Вместо постскриптума: только когда добрался до половины, узнал, что книга не только переведена на русский, но уже и издана .
Приказы армейских командиров, принуждавших евреев покидать подвластные военным территории, привели к огромному давлению на немногие провинции, находившиеся за пределами этих территорий, но еще в черте оседлости. Отвечая на этот вызов, в августе 1915 года правительство предприняло исторический шаг, отменив множество ограничений на расселение евреев внутри страны. Так по иронии истории одна из наиболее суровых мер, принятых во время войны против группы российских подданных, обернулась их освобождением от одного из наиболее значимых символов лишения полных прав гражданства и в значительной мере уравняла права на свободу передвижения для всех жителей страны.
Не унаследовавшие земли́ вторые, третьи и четвертые сыновья из немецких общин нередко решались на эмиграцию. Операция оказалась столь успешной, что примерно в течение десятилетия в 1880-х и 1890-х годах Южная Дакота была населена преимущественно русскими немцами.
По всему миру российские консульства получали множество жалоб на обман и нарушения прав рабочих, введенных в заблуждение
вербовщиками. Например, 10 000 российских рабочих оказались в нищете и без всяких средств к существованию на Гавайях, где работали на плантациях и страдали от тропических болезней.

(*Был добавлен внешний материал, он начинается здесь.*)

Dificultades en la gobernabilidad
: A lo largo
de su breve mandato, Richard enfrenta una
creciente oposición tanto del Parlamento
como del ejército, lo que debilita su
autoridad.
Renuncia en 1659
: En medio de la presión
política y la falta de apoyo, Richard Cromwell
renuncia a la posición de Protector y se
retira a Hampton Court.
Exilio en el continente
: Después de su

Противники введения закона о денатурализации часто ссылались на проблему женщин и лиц, состоявших в разводе. Согласно российскому законодательству (которое по большей части соответствовало международной практике) любое изменение подданства мужчины автоматически означало изменение подданства его жены. Либералы считали это совершенно неприемлемым посягательством на право женщины выбирать свою собственную национальность. Почему, спрашивали они, женщину, желающую остаться российской подданной, российское государство против ее воли заставляет становиться иностранкой? Даже далеко не либеральное Министерство юстиции выступило против этой нормы, назвав ее непоследовательной, неэффективной и несправедливой. Однако обер-прокурор Святейшего синода и серый кардинал при последних двух царях Константин Победоносцев несколько раз вмешивался и препятствовал реформе, утверждая, что в других странах получить развод гораздо проще. Если отменить эту норму, мужчина может выйти из подданства за рубежом и принять другую религию, чтобы развестись со своей женой, которая, таким образом, как российская подданная, обойдет строгий запрет на развод, существовавший в Российской империи.